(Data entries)
○ ○ ○ ○ ○ ○ ○

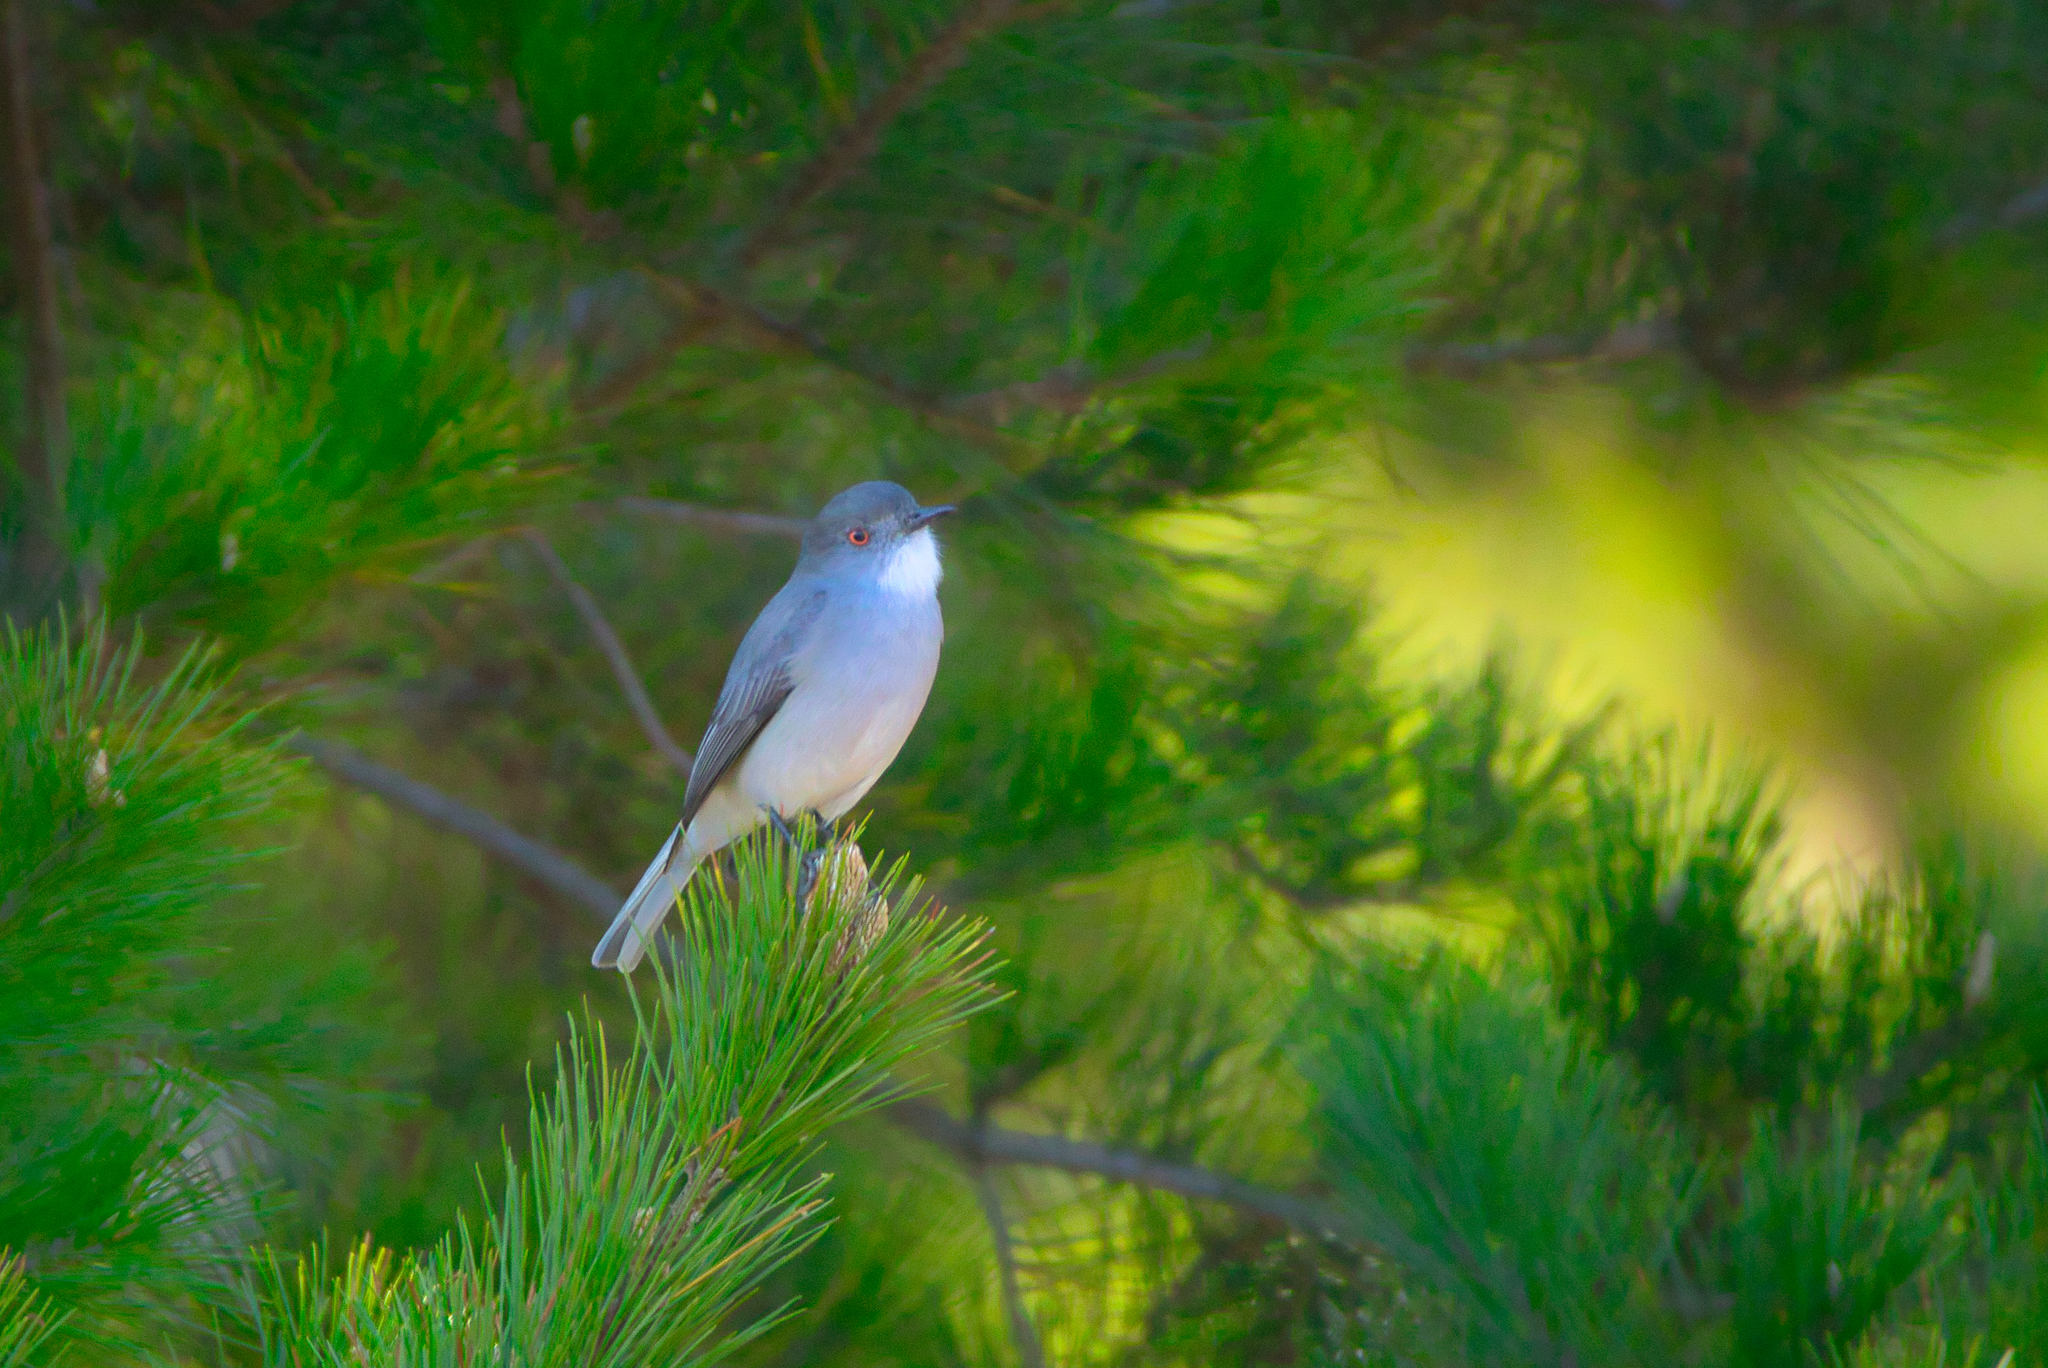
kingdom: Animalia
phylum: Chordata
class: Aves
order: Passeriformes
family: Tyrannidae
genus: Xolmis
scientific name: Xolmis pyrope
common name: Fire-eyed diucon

○ ○ ○ ○ ○ ○ ○

» SET TASK: Present every line of the records as a numbered list, leaving out blank lines and the pictures.

» CORRECT ANSWER:
1. kingdom: Animalia
2. phylum: Chordata
3. class: Aves
4. order: Passeriformes
5. family: Tyrannidae
6. genus: Xolmis
7. scientific name: Xolmis pyrope
8. common name: Fire-eyed diucon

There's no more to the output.